[[ DATA open ]]
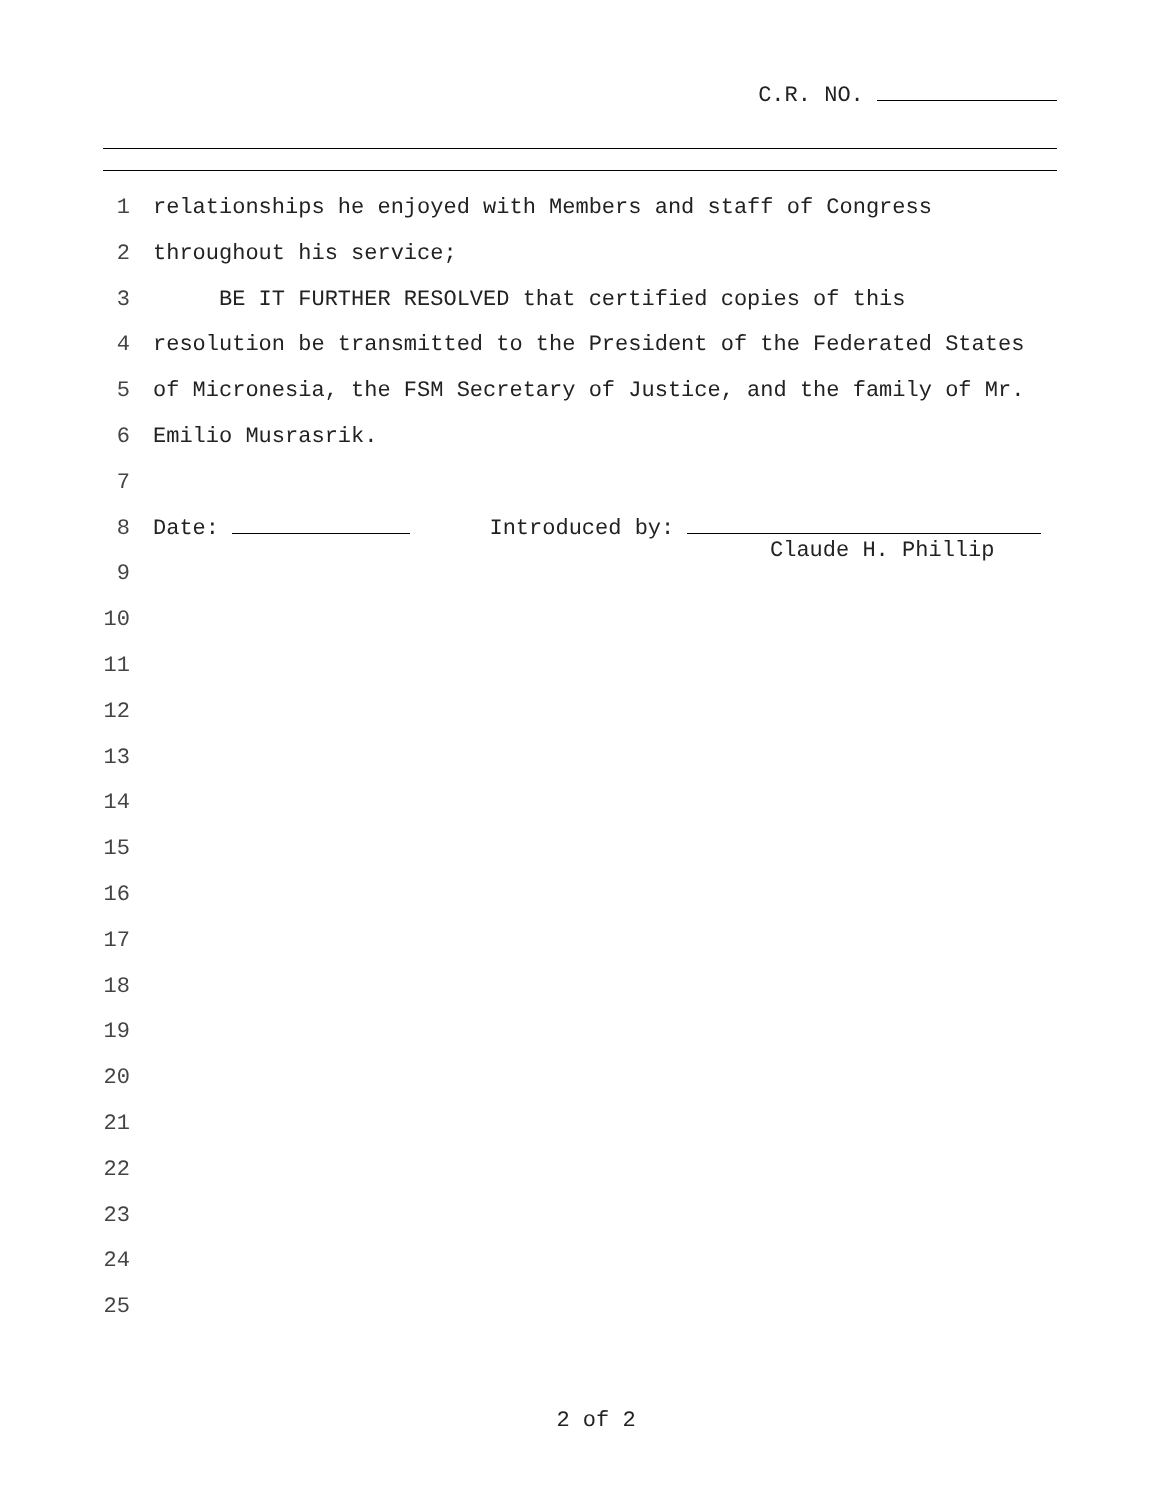C.R. NO.
1 relationships he enjoyed with Members and staff of Congress
2 throughout his service;
3 BE IT FURTHER RESOLVED that certified copies of this
4 resolution be transmitted to the President of the Federated States
5 of Micronesia, the FSM Secretary of Justice, and the family of Mr.
6 Emilio Musrasrik.
7
8 Date: Introduced by:
Claude H. Phillip
9
10
11
12
13
14
15
16
17
18
19
20
21
22
23
24
25
2 of 2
[[ DATA closed ]]
TASK BRIEF:
Output the material word for word, omitting its pictures.

EXERCISE OUTPUT:
C.R. NO.
1 relationships he enjoyed with Members and staff of Congress
2 throughout his service;
3 BE IT FURTHER RESOLVED that certified copies of this
4 resolution be transmitted to the President of the Federated States
5 of Micronesia, the FSM Secretary of Justice, and the family of Mr.
6 Emilio Musrasrik.
7
8 Date: Introduced by:
Claude H. Phillip
9
10
11
12
13
14
15
16
17
18
19
20
21
22
23
24
25
2 of 2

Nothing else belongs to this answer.